If the Nationals are going to survive with Stephen Strasburg on the injured list, Patrick Corbin a mess and Jon Lester still building his arm up at the alternate training site in Fredericksburg, they're going to have to rely on the remaining members of their rotation not only to pitch effectively but to at times exceed expectations.
For two starts, that's exactly what they got from Joe Ross, who didn't so much as allow a single Dodgers or Cardinals runner to cross the plate while he was on the mound.
But to expect that every five nights from Ross, a 27-year-old still trying to prove himself at this level, would be foolhardy. They aren't all going to go as swimmingly as those first two outings went. They just have to hope there aren't any more duds like they got tonight during a 12-5 drubbing at the hands of St. Louis.
Pouring an ice-cold bucket of water on his red-hot start to the season, Ross was roughed up by the same lineup he dominated five days ago. This time, the Cardinals launched four homers off the right-hander - they added another later off reliever Kyle Finnegan - and piled up 10 runs during 4 1/3 tortured innings.
Suddenly, that near-perfect early April for Ross looks a little less impressive, his ERA having skyrocketed from 0.00 to 5.87 in the span of two hours. And a Nationals club that already was confronting major rotation issues watched one of its only reliable starters to date throw another clunker onto the growing pile.
"It's not like I feel an extra burden to produce a quality start in that sense," Ross said during his postgame Zoom session with reporters. "But every time I go out there, I want to go deep in the game. It's more my personal goal than a burden to carry the rotation. We have some really good pitchers, obviously, and those guys are going to be great at times. And at times, we'll all struggle a little. It's early. It's still April. I can't speak to the future, but I think we'll be alright."
This was, however, the third time in a week a Nats starter surrendered eight or more runs, Ross joining Strasburg (eight runs in St.
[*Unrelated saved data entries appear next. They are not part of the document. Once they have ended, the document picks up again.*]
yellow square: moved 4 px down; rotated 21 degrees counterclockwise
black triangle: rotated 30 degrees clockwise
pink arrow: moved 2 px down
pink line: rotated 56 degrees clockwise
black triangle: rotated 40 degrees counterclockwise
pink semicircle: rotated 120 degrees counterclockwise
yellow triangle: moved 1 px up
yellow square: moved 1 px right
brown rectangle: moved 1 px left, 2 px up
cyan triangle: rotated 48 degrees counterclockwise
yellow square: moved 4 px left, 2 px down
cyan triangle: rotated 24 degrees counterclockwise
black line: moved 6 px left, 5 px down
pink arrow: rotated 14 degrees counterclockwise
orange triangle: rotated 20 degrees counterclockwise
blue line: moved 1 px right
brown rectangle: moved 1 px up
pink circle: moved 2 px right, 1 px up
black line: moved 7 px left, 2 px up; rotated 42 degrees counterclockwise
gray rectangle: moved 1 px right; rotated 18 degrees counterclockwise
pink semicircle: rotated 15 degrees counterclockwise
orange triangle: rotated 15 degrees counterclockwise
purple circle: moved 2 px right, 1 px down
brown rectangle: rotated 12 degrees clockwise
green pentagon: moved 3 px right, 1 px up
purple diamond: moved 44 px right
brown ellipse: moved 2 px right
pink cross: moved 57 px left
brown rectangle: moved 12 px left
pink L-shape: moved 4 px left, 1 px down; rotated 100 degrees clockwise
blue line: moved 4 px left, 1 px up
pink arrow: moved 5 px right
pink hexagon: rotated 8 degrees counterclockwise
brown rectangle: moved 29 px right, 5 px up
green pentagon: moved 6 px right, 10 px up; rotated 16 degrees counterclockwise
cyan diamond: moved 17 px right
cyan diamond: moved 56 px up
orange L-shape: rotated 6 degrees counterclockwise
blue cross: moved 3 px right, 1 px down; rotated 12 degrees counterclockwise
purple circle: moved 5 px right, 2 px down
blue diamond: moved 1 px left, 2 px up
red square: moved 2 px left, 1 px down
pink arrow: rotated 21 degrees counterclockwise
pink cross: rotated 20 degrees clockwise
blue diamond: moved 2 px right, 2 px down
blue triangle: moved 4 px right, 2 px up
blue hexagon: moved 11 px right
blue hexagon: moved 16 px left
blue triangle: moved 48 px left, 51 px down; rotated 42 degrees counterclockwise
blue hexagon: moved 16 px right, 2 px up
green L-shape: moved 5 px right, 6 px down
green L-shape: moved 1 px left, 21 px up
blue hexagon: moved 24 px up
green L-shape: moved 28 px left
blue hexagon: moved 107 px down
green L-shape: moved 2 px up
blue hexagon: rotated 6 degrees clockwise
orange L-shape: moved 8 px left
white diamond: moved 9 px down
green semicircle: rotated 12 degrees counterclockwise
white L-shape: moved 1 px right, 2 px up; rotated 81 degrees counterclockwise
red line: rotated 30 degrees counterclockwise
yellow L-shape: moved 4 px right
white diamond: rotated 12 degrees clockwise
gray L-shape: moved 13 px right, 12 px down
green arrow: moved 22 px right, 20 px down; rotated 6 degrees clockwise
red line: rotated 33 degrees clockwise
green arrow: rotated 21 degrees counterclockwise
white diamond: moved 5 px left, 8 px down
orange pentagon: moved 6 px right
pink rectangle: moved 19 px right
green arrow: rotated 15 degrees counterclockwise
Louis on Tuesday) and Corbin (10 runs versus Arizona on Thursday). And it continued a troubling trend for a rotation that has either been great or awful so far this season, rarely anything between.
In their five wins, the Nationals have seen their starters give up six total earned runs. In their nine losses, that number balloons to 40. And there's a domino effect on the rest of the staff.
"We haven't gotten any length out of our starters," manager Davey Martinez said. "Our bullpen right now ... they did a great job for us once again, but they're getting taxed. They're pitching way, way too much. We've definitely got to keep an eye on these guys or we won't have a bullpen."
This evening actually got off to an encouraging start for Ross, who mowed through the top of the Cardinals lineup in a 1-2-3 top of the first, striking out Tommy Edman and Paul Goldschmidt and getting Nolan Arenado to pop up. His sinker-slider combo was working just as well as it did during his first two outings, and he now had opened his season with 12 consecutive scoreless innings (second-most for any starter in club history, four behind Liván Hernández's streak to open the 2010 campaign).
But then Paul DeJong turned on a sinker from Ross (inside, but belt-high) and clanked it off the left field foul pole for a second-inning homer and the end of the scoreless streak. And things quickly devolved from there.
After retiring six of the first seven batters he faced, Ross retired only five of the final 17 who stepped to the plate against him. And two of the outs came on sacrifice bunts, including a perfectly executed safety squeeze by opposing starter Jack Flaherty.
Most of the runs came on big blasts. Edman drilled a 3-0 fastball to left in the third. Goldschmidt followed moments later with another solo shot off a rare Ross changeup. And DeJong put one last nail in the coffin with a grand slam into the red seats in deep left-center on Ross' 85th and final pitch, blowing the game open and giving the Cardinals a 10-2 lead.
"I don't know if anything changed (after the strong start)," he said. "I probably got away with a few missed pitches early on. But I was just not executing good pitches where I wanted to, and they made me pay for it."
Everything after that was academic, though the Nationals did show signs of life and tried to make things interesting. Held scoreless for three innings by Flaherty, they plated a pair of runs in the fourth when Josh Bell doubled down the left field line for only his third hit in 22 at-bats this season and then scored on Starlin Castro's sacrifice fly. Doubles by Josh Harrison and Yan Gomes, and a single by Victor Robles brought home three more runs in the sixth and gave the paid crowd of 7,542 some reason to get excited.
But that's as close as the Nats would get in this one. Once again, a disastrous performance by a member of their rotation left them in a sizeable hole. And this time, it came from one of their brightest lights during the first two weeks of a 2021 season that has included far too many dark splotches.
"Just a tough day for him," Martinez said of Ross. "Hopefully, he learns something today, he bounces back. We need him."